Instructions for the task = Repeat the entries exactly but omit the pictures.

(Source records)
----------

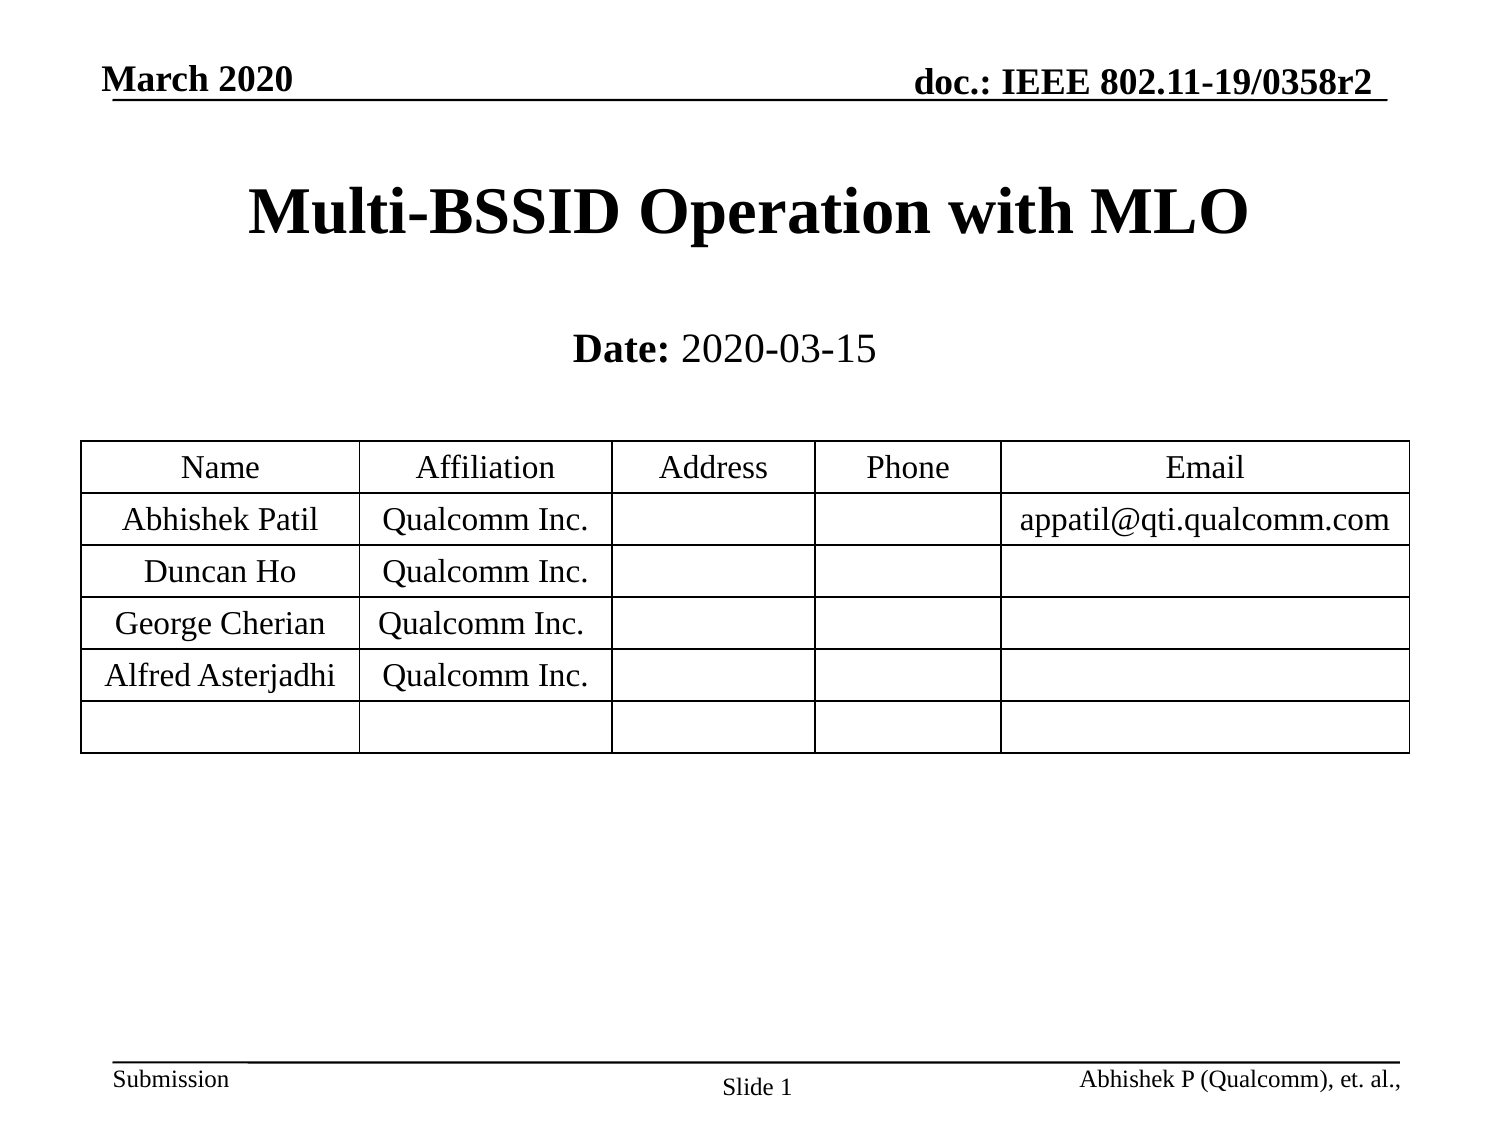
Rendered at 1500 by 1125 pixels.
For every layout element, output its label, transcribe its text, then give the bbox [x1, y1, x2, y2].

table_cell [613, 494, 814, 544]
table_cell Qualcomm Inc. [360, 494, 611, 544]
table_cell [816, 546, 1000, 596]
table_cell [1002, 702, 1409, 752]
table_cell Qualcomm Inc. [360, 546, 611, 596]
table_cell [360, 702, 611, 752]
table_cell George Cherian [82, 598, 359, 648]
table_header Phone [816, 442, 1000, 492]
footer Abhishek P (Qualcomm), et. al., [949, 1061, 1402, 1093]
table_cell Qualcomm Inc. [360, 598, 611, 648]
table_cell Qualcomm Inc. [360, 650, 611, 700]
table_cell [613, 546, 814, 596]
table_cell [613, 650, 814, 700]
slide_number Slide 1 [713, 1069, 802, 1101]
table_cell Alfred Asterjadhi [82, 650, 359, 700]
table_cell [1002, 546, 1409, 596]
table_cell [1002, 650, 1409, 700]
table_header Affiliation [360, 442, 611, 492]
table_header Address [613, 442, 814, 492]
table_header Email [1002, 442, 1409, 492]
table_cell [816, 598, 1000, 648]
table_cell [613, 598, 814, 648]
table_cell [82, 702, 359, 752]
title Multi-BSSID Operation with MLO [112, 100, 1388, 314]
table_cell [816, 702, 1000, 752]
table_cell [1002, 598, 1409, 648]
table_header Name [82, 442, 359, 492]
table_cell [816, 494, 1000, 544]
table_cell [613, 702, 814, 752]
table_cell [816, 650, 1000, 700]
text_box Date: 2020-03-15 [87, 313, 1363, 376]
table_cell appatil@qti.qualcomm.com [1002, 494, 1409, 544]
table_cell Abhishek Patil [82, 494, 359, 544]
table_cell Duncan Ho [82, 546, 359, 596]
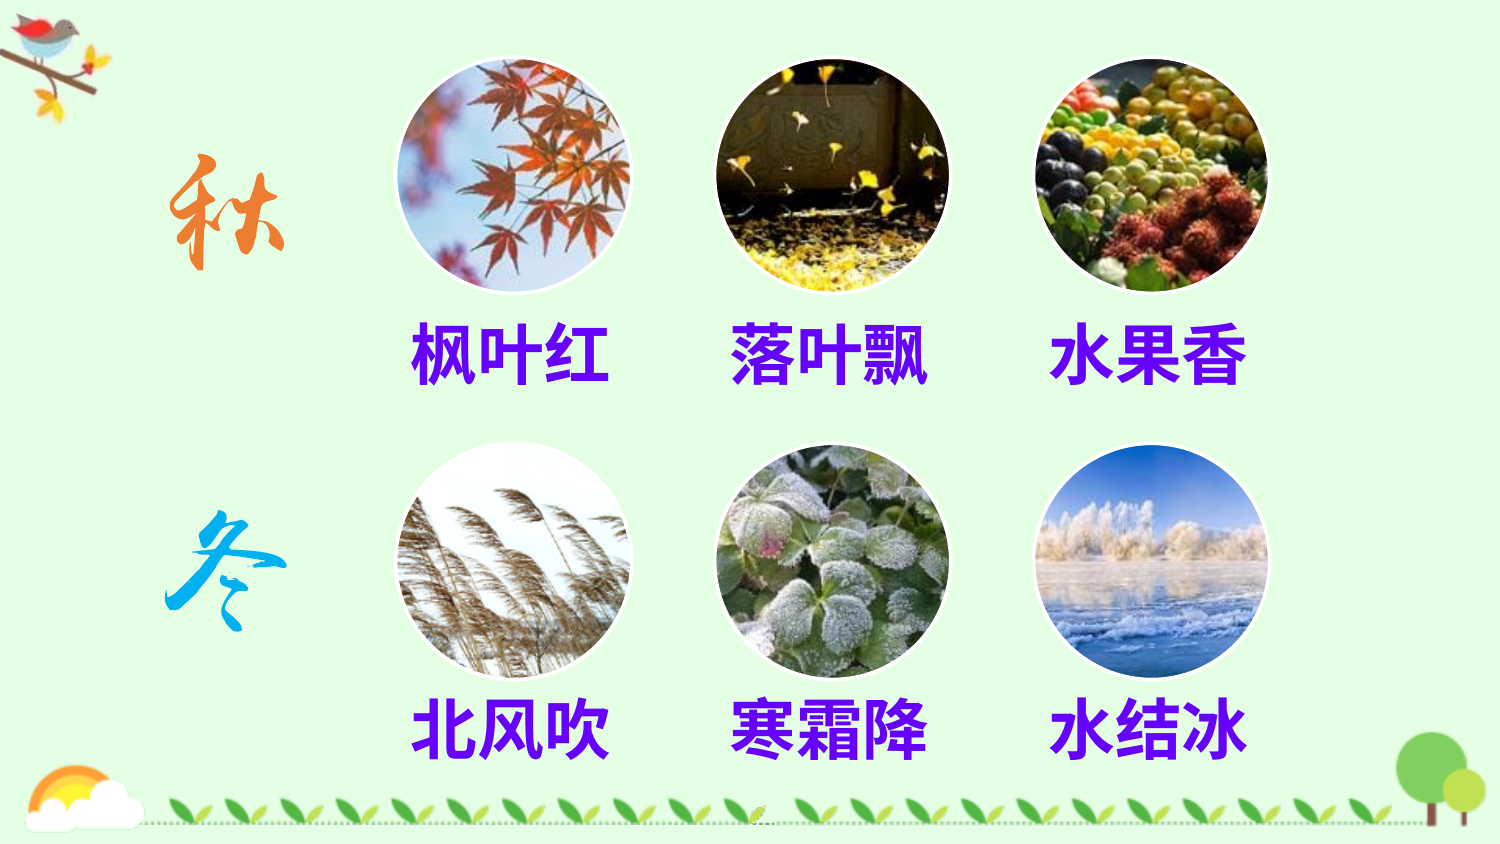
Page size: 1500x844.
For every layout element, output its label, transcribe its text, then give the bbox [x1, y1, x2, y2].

picture [714, 57, 951, 294]
text_box 北风吹 [395, 680, 632, 775]
text_box [218, 570, 250, 633]
text_box [169, 153, 285, 271]
text_box 枫叶红 [395, 305, 632, 400]
text_box 水果香 [1033, 305, 1270, 400]
text_box 寒霜降 [714, 680, 951, 775]
picture [3, 728, 1500, 844]
picture [395, 57, 632, 294]
text_box [163, 509, 288, 612]
text_box 水结冰 [1033, 680, 1270, 775]
picture [1033, 57, 1270, 294]
picture [1033, 443, 1270, 680]
text_box 落叶飘 [714, 305, 951, 400]
picture [0, 0, 159, 150]
picture [395, 443, 632, 680]
picture [714, 443, 951, 680]
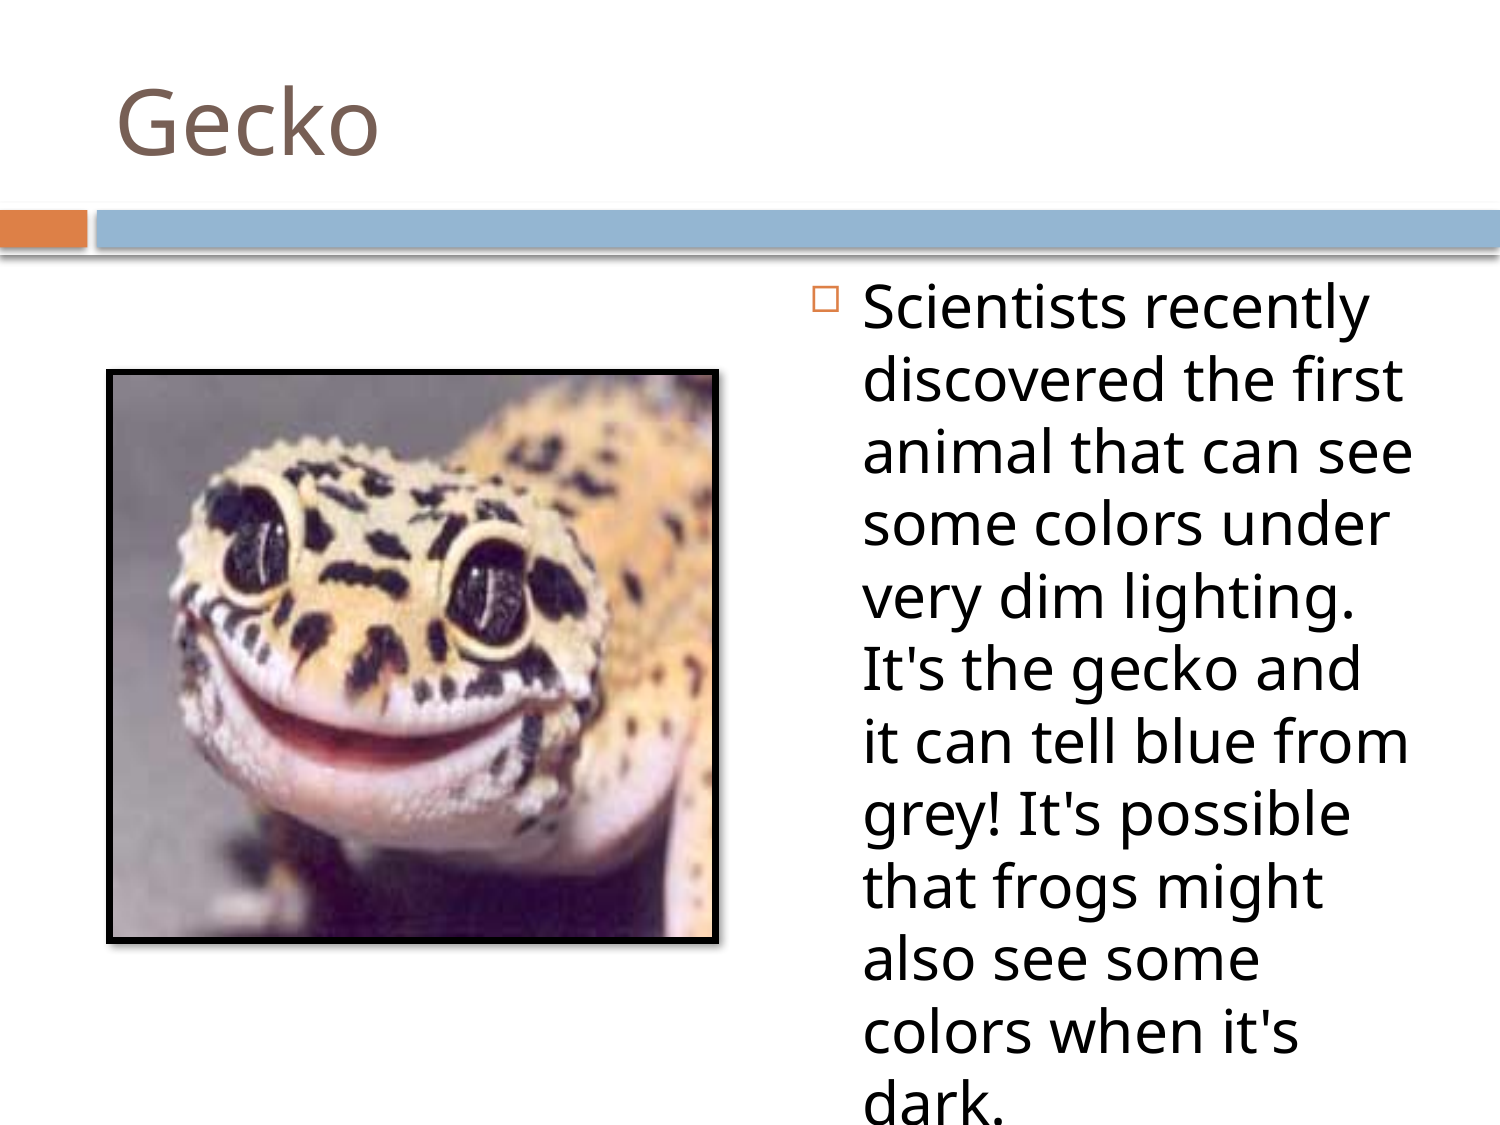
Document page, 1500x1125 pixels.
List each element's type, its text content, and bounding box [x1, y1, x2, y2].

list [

----------

Task result =
Rendered at 1500 by 1125 pixels.
For every layout element, output its label, transcribe its text, then give the bbox [x1, y1, x2, y2].

table_cell [613, 494, 814, 544]
table_cell Qualcomm Inc. [360, 494, 611, 544]
table_cell [816, 546, 1000, 596]
table_cell [1002, 702, 1409, 752]
table_cell Qualcomm Inc. [360, 546, 611, 596]
table_cell [360, 702, 611, 752]
table_cell George Cherian [82, 598, 359, 648]
table_header Phone [816, 442, 1000, 492]
footer Abhishek P (Qualcomm), et. al., [949, 1061, 1402, 1093]
table_cell Qualcomm Inc. [360, 598, 611, 648]
table_cell Qualcomm Inc. [360, 650, 611, 700]
table_cell [613, 546, 814, 596]
table_cell [613, 650, 814, 700]
slide_number Slide 1 [713, 1069, 802, 1101]
table_cell Alfred Asterjadhi [82, 650, 359, 700]
table_cell [1002, 546, 1409, 596]
table_cell [1002, 650, 1409, 700]
table_header Affiliation [360, 442, 611, 492]
table_header Address [613, 442, 814, 492]
table_header Email [1002, 442, 1409, 492]
table_cell [816, 598, 1000, 648]
table_cell [613, 598, 814, 648]
table_cell [82, 702, 359, 752]
title Multi-BSSID Operation with MLO [112, 100, 1388, 314]
table_cell [816, 702, 1000, 752]
table_cell [1002, 598, 1409, 648]
table_header Name [82, 442, 359, 492]
table_cell [816, 494, 1000, 544]
table_cell [613, 702, 814, 752]
table_cell [816, 650, 1000, 700]
text_box Date: 2020-03-15 [87, 313, 1363, 376]
table_cell appatil@qti.qualcomm.com [1002, 494, 1409, 544]
table_cell Abhishek Patil [82, 494, 359, 544]
table_cell Duncan Ho [82, 546, 359, 596]
Page size: 1500x844.
For every layout element, output its label, transcribe its text, then give the bbox [x1, y1, x2, y2].

picture [714, 57, 951, 294]
text_box 北风吹 [395, 680, 632, 775]
text_box [218, 570, 250, 633]
text_box [169, 153, 285, 271]
text_box 枫叶红 [395, 305, 632, 400]
text_box 水果香 [1033, 305, 1270, 400]
text_box 寒霜降 [714, 680, 951, 775]
picture [3, 728, 1500, 844]
picture [395, 57, 632, 294]
text_box [163, 509, 288, 612]
text_box 水结冰 [1033, 680, 1270, 775]
picture [1033, 57, 1270, 294]
picture [1033, 443, 1270, 680]
text_box 落叶飘 [714, 305, 951, 400]
picture [0, 0, 159, 150]
picture [395, 443, 632, 680]
picture [714, 443, 951, 680]
Document page, 1500x1125 pixels.
List each element's type, its text content, and bounding box [x1, y1, x2, y2].

list [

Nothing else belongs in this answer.